Abstract
OBJECTIVE
1) To recognize pretransplant risk factors predisposing bone marrow transplant patients to sinonasal complications based on radiographic, endoscopic, and microbiologic findings, and 2) To correlate pretransplant finding with subsequent risk of complications.
METHOD
A retrospective review of all patients who underwent pretransplant sinonasal evaluation prior to allogenic hematopoietic transplantation was completed. Pretransplant CT scans and endoscopic exams were evaluated via standardized scales (Lund-Mackay and endoscopic grading score, respectively). Sinonasal culture results were also recorded. Any pretransplant medical or surgical intervention was noted, as was any posttransplant sinonasal complication and subsequent intervention. Correlation between pretransplant findings and subsequent sinonasal disease was analyzed.
RESULTS
Eight-two patients underwent pretransplant evaluation. 53% of patients were asymptomatic at time of evaluation, while 16% complained of rhinorrhea, 8% of nasal congestion, and 6% of facial pressure. 24 of 82 patients (29.3%) underwent CT imaging, with an average Lund-Mackay score of 2.2 out of 28. 82 of 82 patients (100%) underwent endoscopic evaluation, with a mean endoscopic grading score of 0.6 out of 20. Of 42 culture specimens, 30 grew coagulase-negative Staphylococcus, 7 grew Corynebacterium, 7 grew Staphylococcus Aureus, and 5 grew Streptococcus Viridans. 4 of 82 patients (4.9%) had evidence of rhinosinusitis on evaluation, three of which underwent endoscopic surgery and one of which was treated with antibiotic and oral steroids. None of these patients developed subsequent sinonasal complications following transplantation. 5 of 82 patients (6.1%) were evaluated for sinonasal symptoms following transplantation. One was treated for uncomplicated acute sinusitis. Only one required surgery for a complicated acute sinusitis. The overall incidence of acute or chronic invasive fungal sinusitis was 0%.
CONCLUSION
Pretransplant imaging, endoscopy, and culture results are not predictive of subsequent sinonasal complications during hematopoietic cell transplantation. All patients who underwent pretransplant medical or surgical intervention had AAOHNS/SAHP criteria for sinusitis elicited during a routine medical interview.

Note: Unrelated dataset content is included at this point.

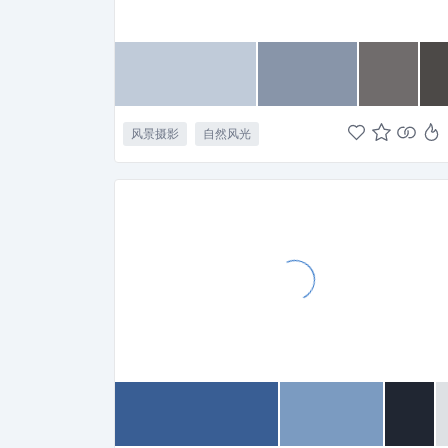
风景摄影
自然风光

Furthermore, the two patients who did develop sinonasal disease following transplantation had no evidence of disease during pretransplant evaluation. Studies are costly, time-consuming, potentially harmful, and of limited utility in absence of symptoms. Therefore, a standard history and physical examination should be sufficient in the pretransplant setting, and patients with symptoms of sinusitis should be referred to an otolaryngologist for further work-up and management.